As esteiras produtivas das empresas do polo calçadista de Nova Serrana nunca tiveram tanto trabalho quanto em 2009. Ao longo do ano, as 850 indústrias do parque produtivo foram responsáveis pela produção de 90 milhões de pares de calçados, batendo recorde de fabricação. Entre os calçados estão sandálias, sapatilhas, chinelos, botas, injetados e tênis, muitos tênis.
O crescimento de cerca de 12% no volume de produção se deve, segundo o presidente do Sindicato Intermunicipal da Indústria do Calçado de Nova Serrana – Sindinova, Ramon Alves Amaral, ao amadurecimento profissional dos industriais, à qualidade e competitividade dos calçados produzidos no polo e, principalmente, ao aumento do poder aquisitivo das classes C e D. “Com a atual política do governo, o povo tem aumentado a cada ano seu poder de compra e isso beneficia diretamente aqueles setores que dedicam sua produção para as classes C e D, como é o caso de Nova Serrana”, comemorou Amaral.
De acordo com o recente estudo realizado pelo Sindinova em parceria com a Fiemg, através do IEL, “Perfil Industrial Nova Serrana – 2009”, 94% das empresas do polo estão enquadradas no perfil de micro e pequenas empresas, sendo que aproximadamente 19,3% delas opera com menos da metade de sua capacidade produtiva.
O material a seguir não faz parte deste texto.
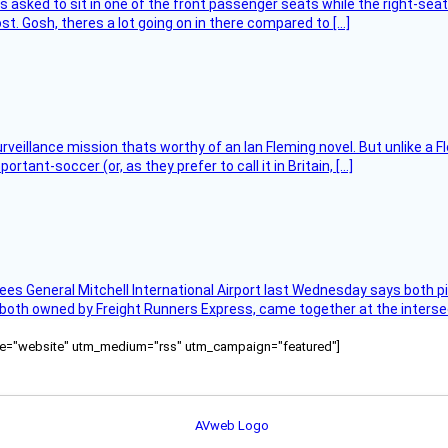
asked to sit in one of the front passenger seats while the right-seat 
t. Gosh, theres a lot going on in there compared to […]
rveillance mission thats worthy of an Ian Fleming novel. But unlike a F
tant-soccer (or, as they prefer to call it in Britain, […]
ees General Mitchell International Airport last Wednesday says both p
 both owned by Freight Runners Express, came together at the intersec
ource="website" utm_medium="rss" utm_campaign="featured"]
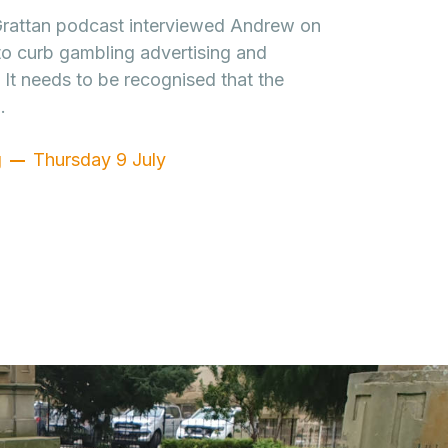
 Grattan podcast interviewed Andrew on
to curb gambling advertising and
It needs to be recognised that the
…
g
Thursday 9 July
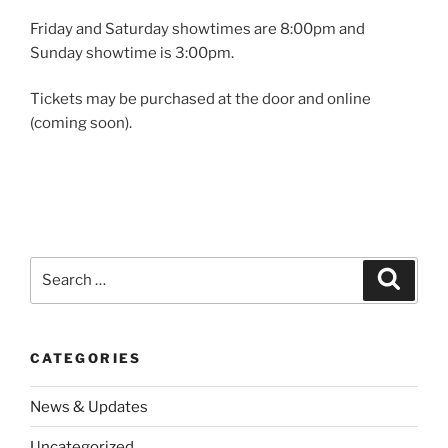
Friday and Saturday showtimes are 8:00pm and
Sunday showtime is 3:00pm.
Tickets may be purchased at the door and online
(coming soon).
Search
Search
for:
CATEGORIES
News & Updates
Uncategorized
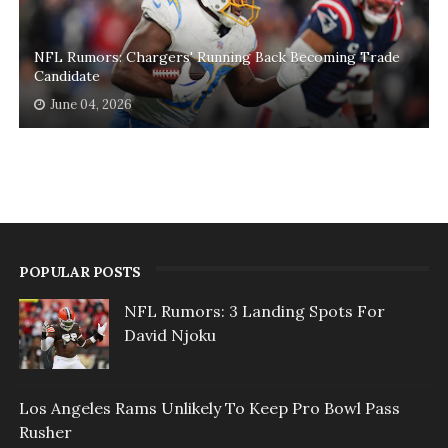
NFL Rumors: Chargers' Running Back Becoming Trade
Candidate
June 04, 2026
POPULAR POSTS
NFL Rumors: 3 Landing Spots For
David Njoku
Los Angeles Rams Unlikely To Keep Pro Bowl Pass
Rusher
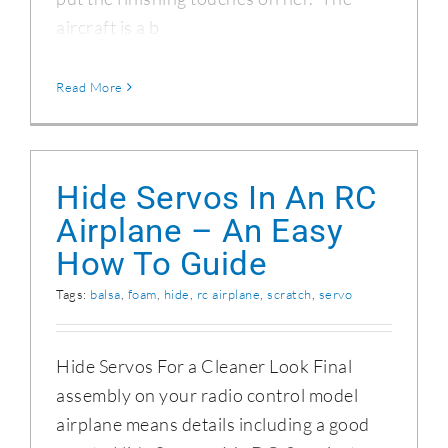
aircraft is a b
Read More
Hide Servos In An RC
Airplane – An Easy
How To Guide
Tags:
balsa
,
foam
,
hide
,
rc airplane
,
scratch
,
servo
Hide Servos For a Cleaner Look Final
assembly on your radio control model
airplane means details including a good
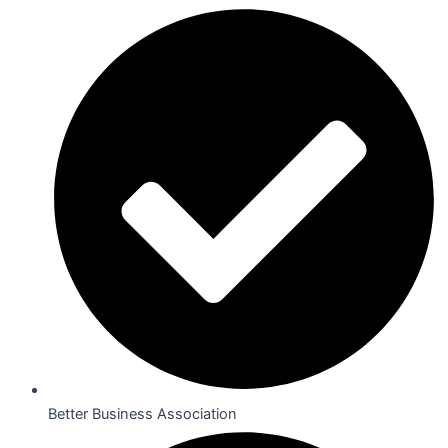
Better Business Association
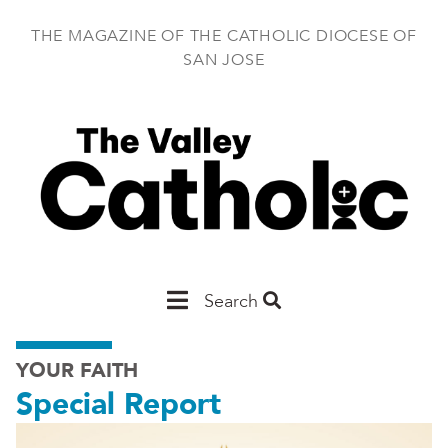
Skip
to
THE MAGAZINE OF THE CATHOLIC DIOCESE OF
main
SAN JOSE
content
Main
Search
San
YOUR FAITH
Jose
Special Report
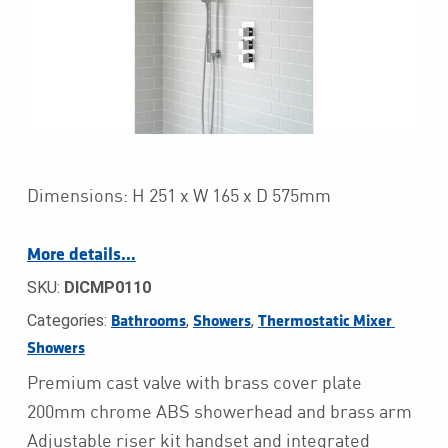
Dimensions: H 251 x W 165 x D 575mm
More details…
SKU:
DICMP0110
Categories:
,
,
Bathrooms
Showers
Thermostatic Mixer 
Showers
Premium cast valve with brass cover plate
200mm chrome ABS showerhead and brass arm
Adjustable riser kit handset and integrated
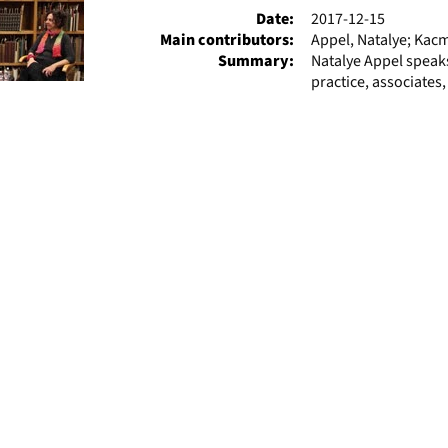
Date:
2017-12-15
Main contributors:
Appel, Natalye; Kac
Summary:
Natalye Appel speaks
practice, associates,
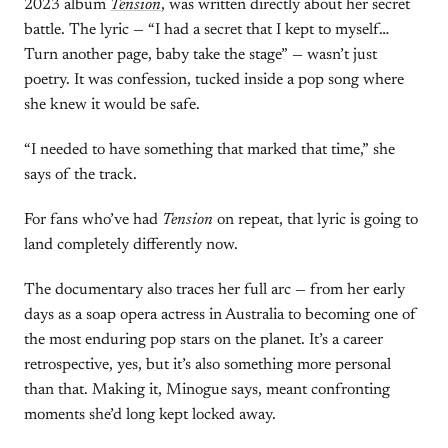
2023 album
Tension
, was written directly about her secret
battle. The lyric — “I had a secret that I kept to myself…
Turn another page, baby take the stage” — wasn’t just
poetry. It was confession, tucked inside a pop song where
she knew it would be safe.
“I needed to have something that marked that time,” she
says of the track.
For fans who’ve had
Tension
on repeat, that lyric is going to
land completely differently now.
The documentary also traces her full arc — from her early
days as a soap opera actress in Australia to becoming one of
the most enduring pop stars on the planet. It’s a career
retrospective, yes, but it’s also something more personal
than that. Making it, Minogue says, meant confronting
moments she’d long kept locked away.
Isso indica que o volume de calçados fabricado no polo tem potencial para ser ainda maior, avalia o presidente do Sindinova.
China em baixa
Outro aspecto que já começa a favorecer as indústrias calçadistas de Nova Serrana é a recente medida antidumping aprovada pela Câmara de Comércio Exterior – Camex -, que aprovou a solicitação da Associação Brasileira das Indústrias de Calçados – Abicalçados -, para que a importação de calçados chineses tenha alíquota de US$ 12,47, mais taxas. “Assim que a medida passou a vigorar, as indústrias de Nova Serrana já começaram a sentir o resultado. Os produtos que tiveram sua alíquota aumentada são exatamente aqueles que concorrem diretamente com os fabricados em Nova Serrana. E nós estamos preparados para atender às demandas do mercado interno”, apontou Amaral.